— Dataset records —

# # # # # # #

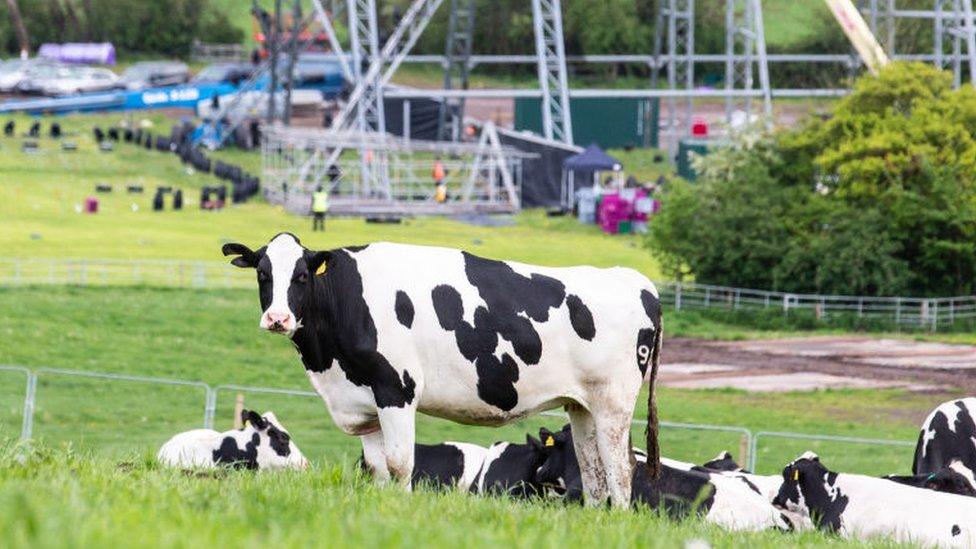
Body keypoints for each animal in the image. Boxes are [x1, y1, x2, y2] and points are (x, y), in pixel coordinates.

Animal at [221, 235, 664, 506]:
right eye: (262, 274)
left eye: (300, 276)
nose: (277, 319)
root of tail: (635, 281)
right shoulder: (364, 404)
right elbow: (377, 468)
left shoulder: (397, 389)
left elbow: (400, 463)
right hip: (582, 406)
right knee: (594, 472)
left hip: (613, 403)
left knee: (621, 470)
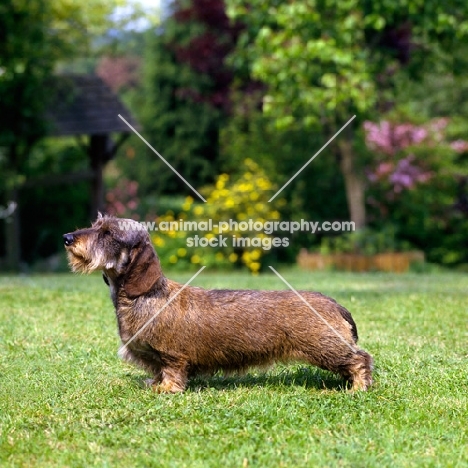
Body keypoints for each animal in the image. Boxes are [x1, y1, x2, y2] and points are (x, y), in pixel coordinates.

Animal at [65, 215, 372, 392]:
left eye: (108, 233)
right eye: (95, 225)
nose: (67, 237)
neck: (144, 296)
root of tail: (334, 303)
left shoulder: (173, 356)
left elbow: (172, 372)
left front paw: (166, 388)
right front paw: (155, 383)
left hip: (326, 348)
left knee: (361, 359)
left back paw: (358, 387)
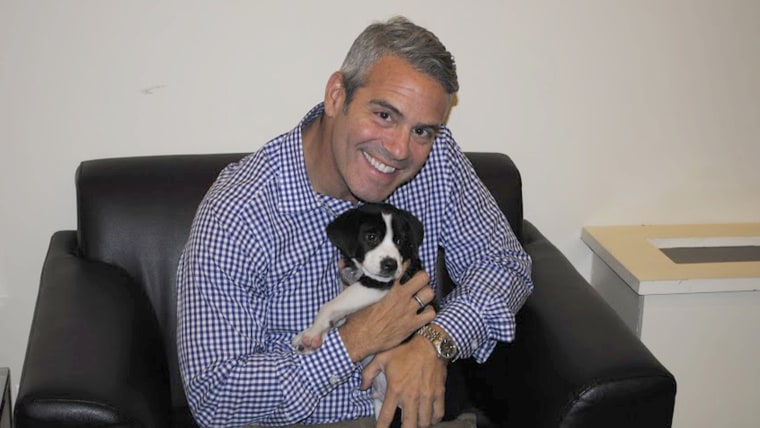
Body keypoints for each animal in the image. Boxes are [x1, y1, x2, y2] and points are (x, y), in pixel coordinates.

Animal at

# # # # # # #

— ASSIGNMENT —
Transcribe the span of lines that runs from the line with "root of tail: (334, 303)" to the end of the data, both ends included, exactly, with nothing else and no pictures.

— TASK OUTPUT —
root of tail: (334, 303)
left shoulder: (173, 356)
left elbow: (172, 372)
left front paw: (166, 388)
right front paw: (155, 383)
left hip: (326, 348)
left knee: (361, 359)
left back paw: (358, 387)
Body keypoints for each animal in the image. Boxes are [x1, y1, x2, y2] and points are (x, y), in pixel coordinates.

Animal at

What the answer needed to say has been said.